The Los Angeles Times reports on the worldwide surprise and disappointment regarding the United States, as people around the planet watch the bigoted demonstrations and the inflammatory rhetoric over the attempts to build an Islamic community center and mosque within a few blocks of the World Trade Center. The Jerusalem Post reports on the fundamentalist passion being aroused by the opponents of the center, mixed with (and sometimes led by) the families of the victims of the 9/11 terrorist attacks.
There are a lot of things on which I'm more than happy to give my political opponents the benefit of the doubt, to at least assume they mean something other than what they are saying, to recognize that – when you take away the cameras and just talk to someone with an opposing view– I sometimes come away respecting them even if I still strongly disagree with them.

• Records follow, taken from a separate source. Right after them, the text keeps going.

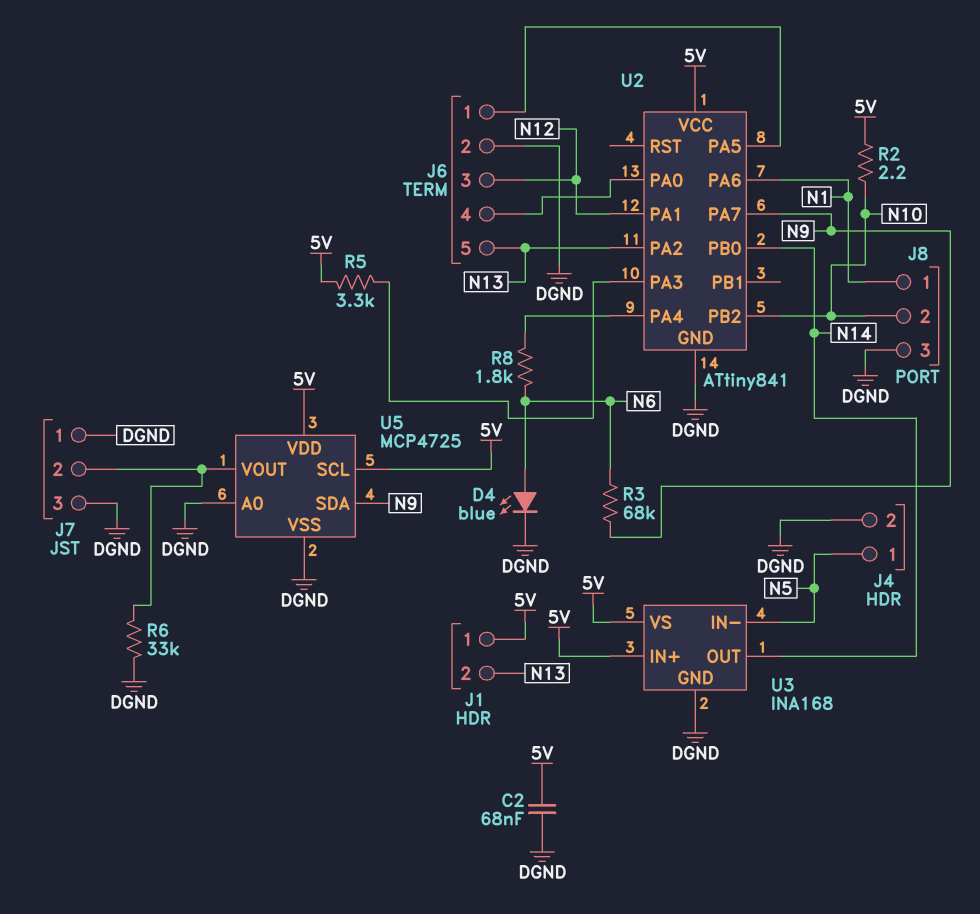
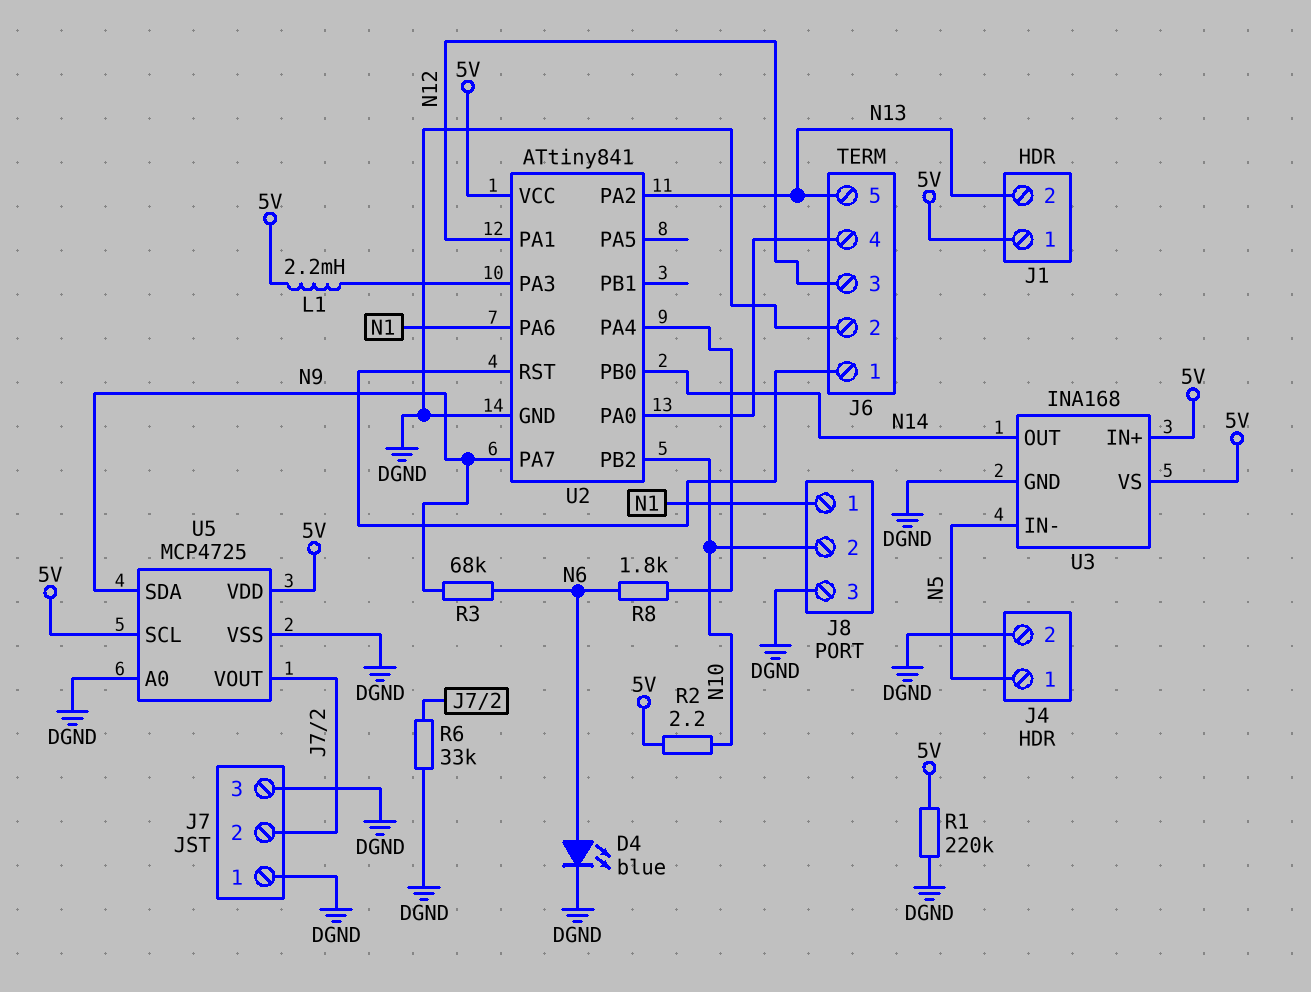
C2: 68nF (5V, DGND) -> none
L1: none -> 2.2mH (5V, U2/PA3)
R1: none -> 220k (5V, DGND)
R5: 3.3k (5V, U2/PA3) -> none
U2 pin PA5: J6/1 -> none
U2 pin RST: none -> J6/1

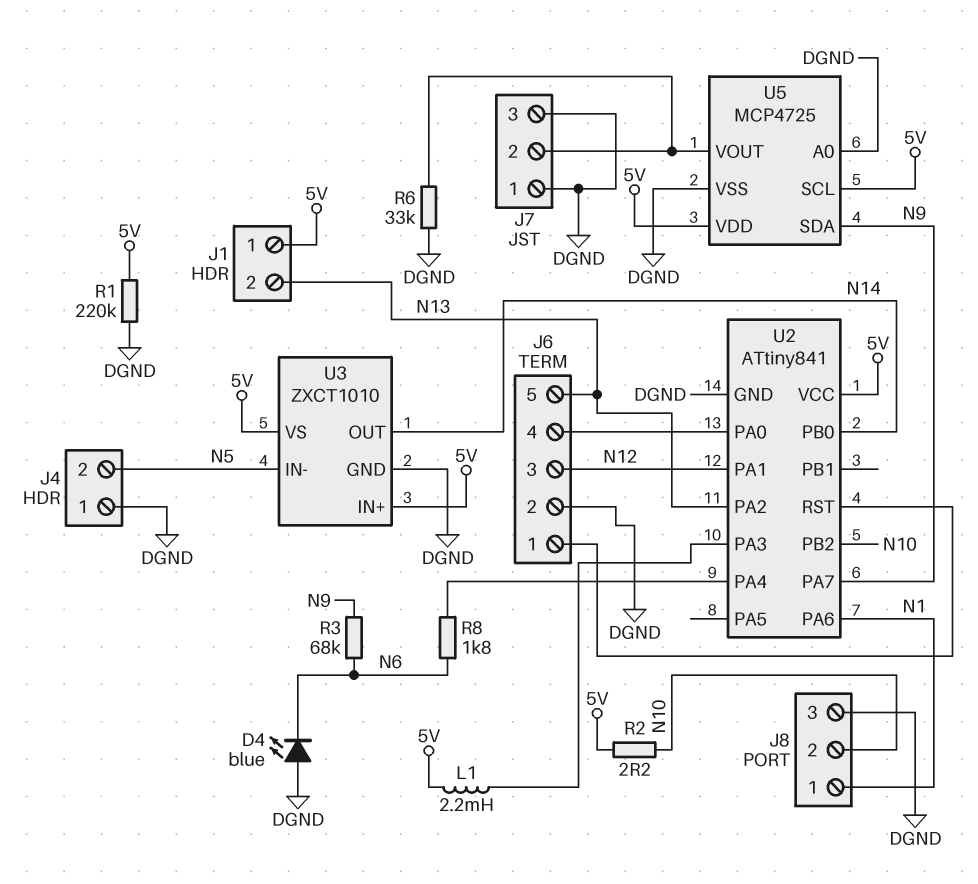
D4: LED blue (A N6, K DGND) -> LED blue (A DGND, K N6)
J4 pin 1: N5 -> DGND
J4 pin 2: DGND -> N5
U3: INA168 -> ZXCT1010

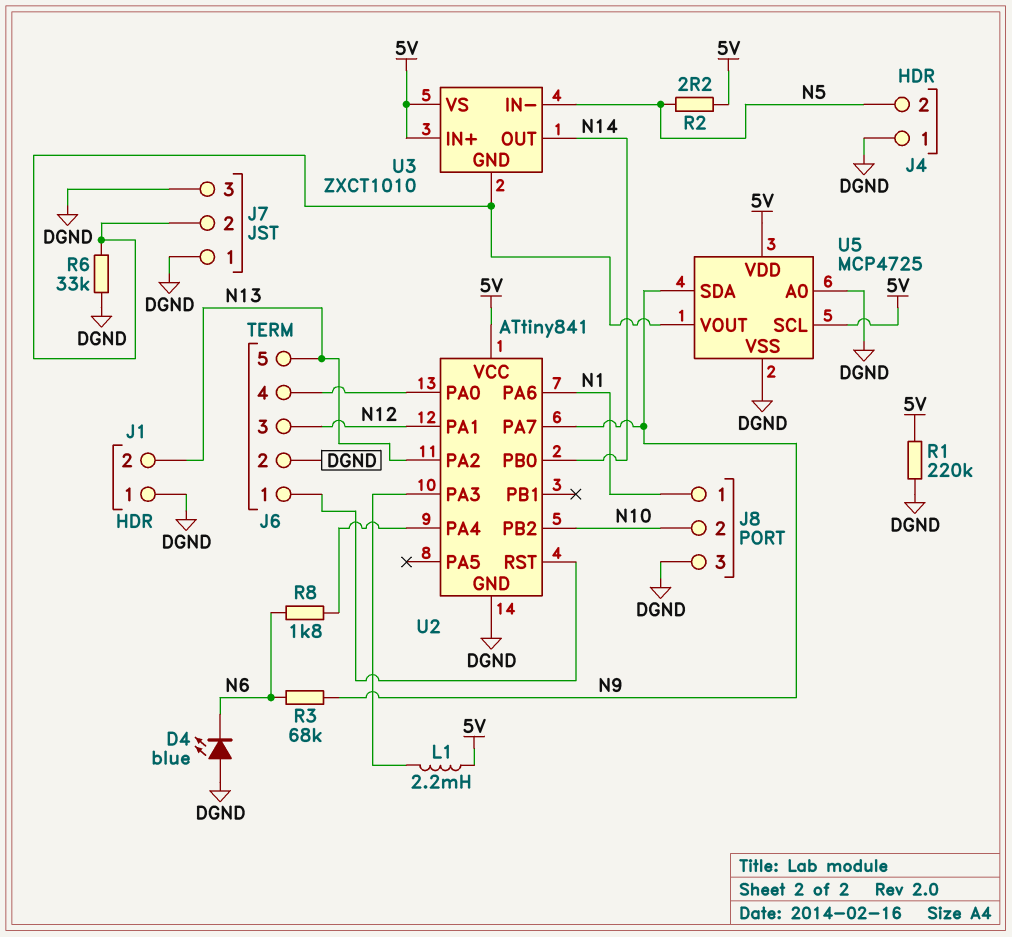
J1 pin 1: 5V -> DGND
R2: 2.2 (5V, N10) -> 2.2 (5V, N5)
U3 pin GND: DGND -> J7/2

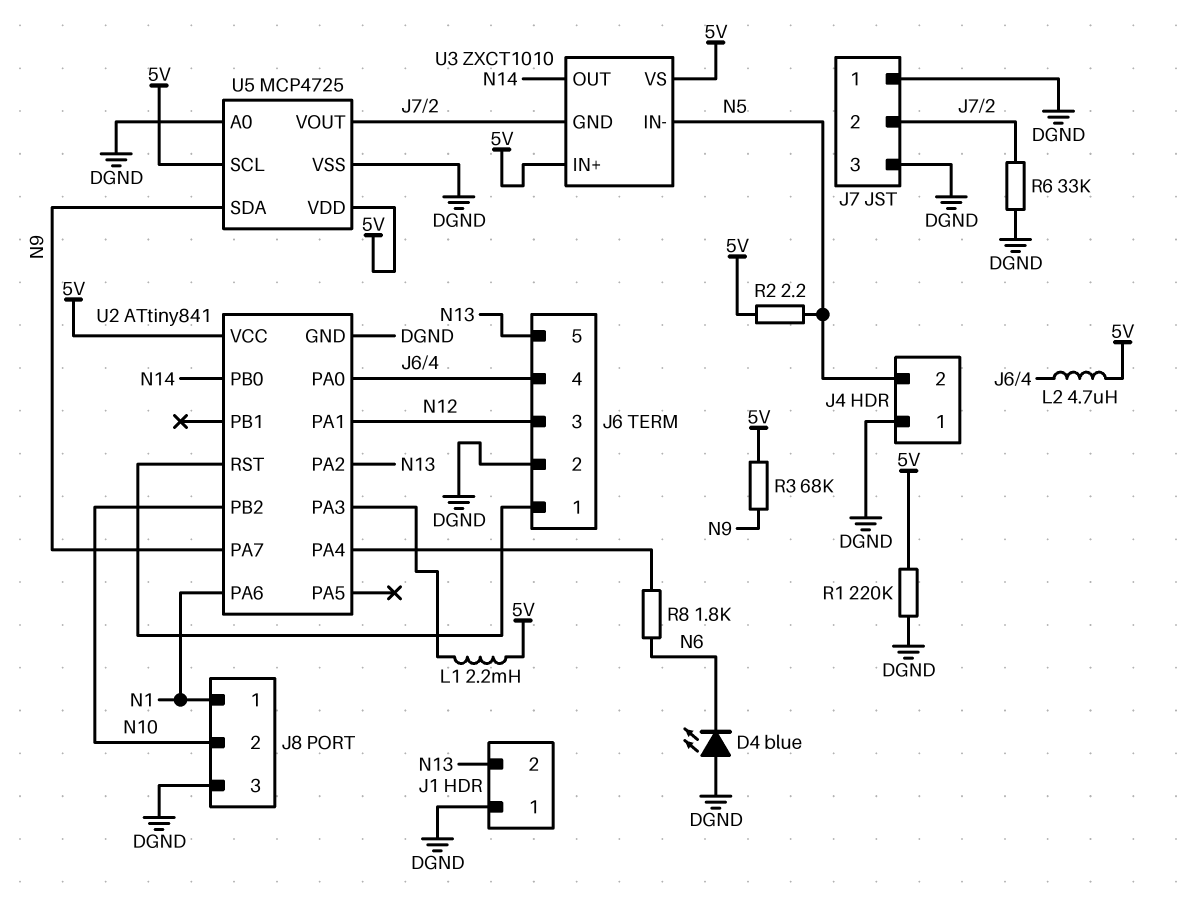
L2: none -> 4.7uH (5V, J6/4)
R3: 68k (N6, N9) -> 68k (5V, N9)

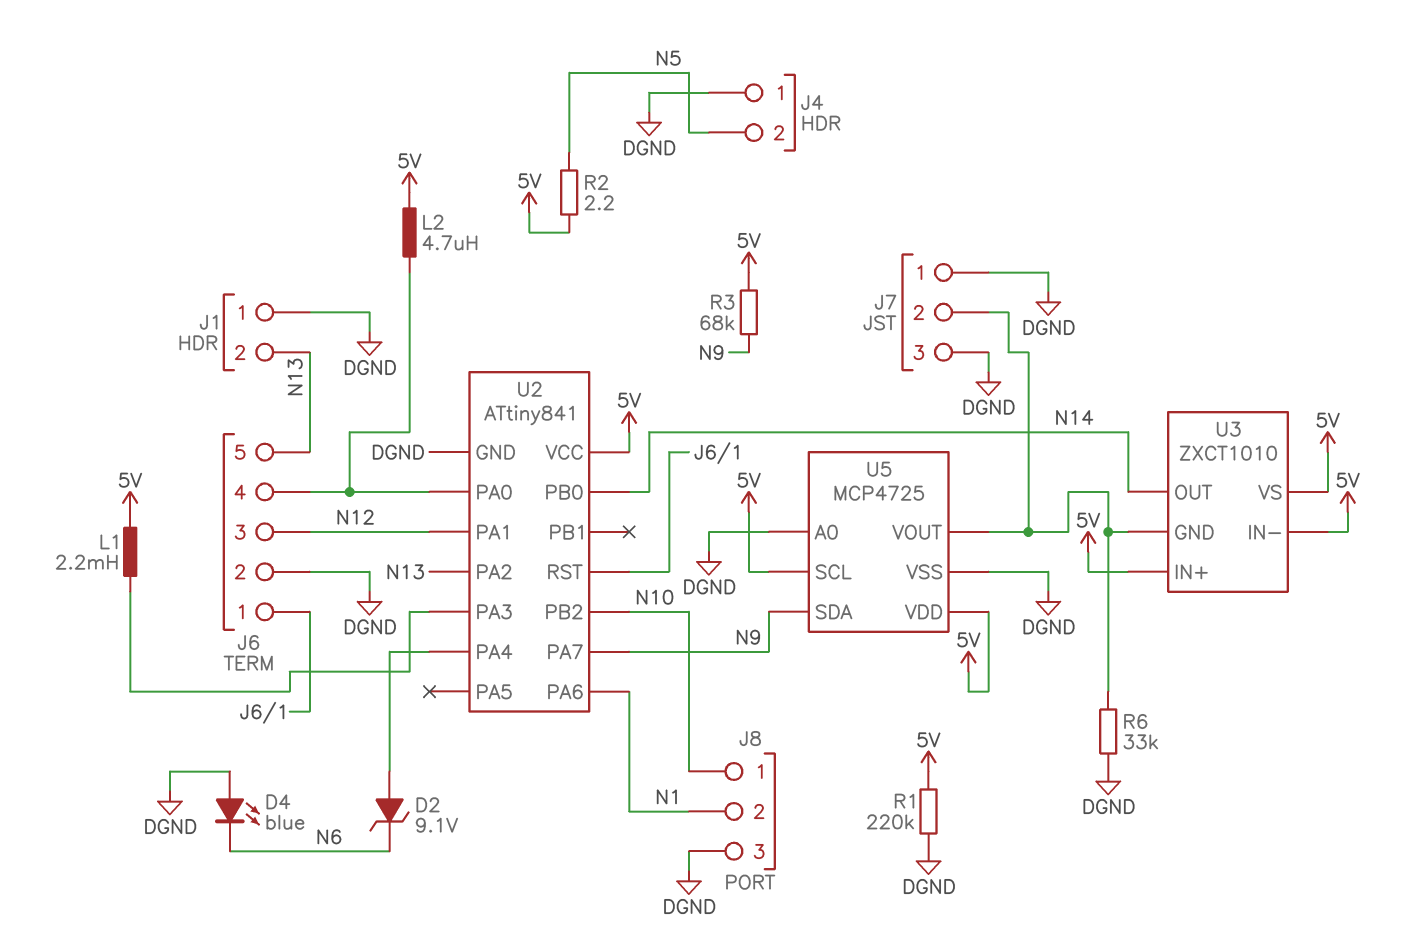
D2: none -> zener 9.1V (A U2/PA4, K N6)
J8 pin 1: N1 -> N10
J8 pin 2: N10 -> N1
R8: 1.8k (N6, U2/PA4) -> none
U3 pin IN-: N5 -> 5V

Not on this topic, though. Anyone with even a fourth-grade understanding of freedom of religion, of freedom of conscience, of a Sunday-school understanding of fair play and love of your fellow man – anyone with those basics of social rules can easily think themselves out of the box in which the Fox political agitators have put this country.
This is all sound and fury, anyway. The Islamic community center & mosque project is slated to cost $100 million, and backers of it have raised – get your pitchforks and poorly spelled protest signs ready – a whopping ... well, pretty much nothing. Notes an AOL News report, the developers still have to raise about $100 million for the $100 million project. Bake sale, anyone?
Verbal bomb-throwers like Sarah Palin have been making badly spelled demands that Muslims repudiate (I assume that's what she meant with refudiate, but one can never be sure with Palin) extremist versions of their religion.
Well, then, she and her ilk should welcome this Islamic center, because it is being planned by people who want to do exactly that. They should also examine the good work countries like Jordan are doing in re-educating militants and promoting a more peaceful Islam. But even knowing about such things apparently takes the effort of reading newspapers or even Googling, so why do it? If it conflicts with your personal beliefs, then it's not worth reading, for these folks.
And that's why I don't respect the views of the people making anti-Islam and anti-Muslim (and anti-religious freedom and thereby anti-American) statements. They haven't done the slightest bit of work to educate themselves, and therefore they don't deserve to take up national air time.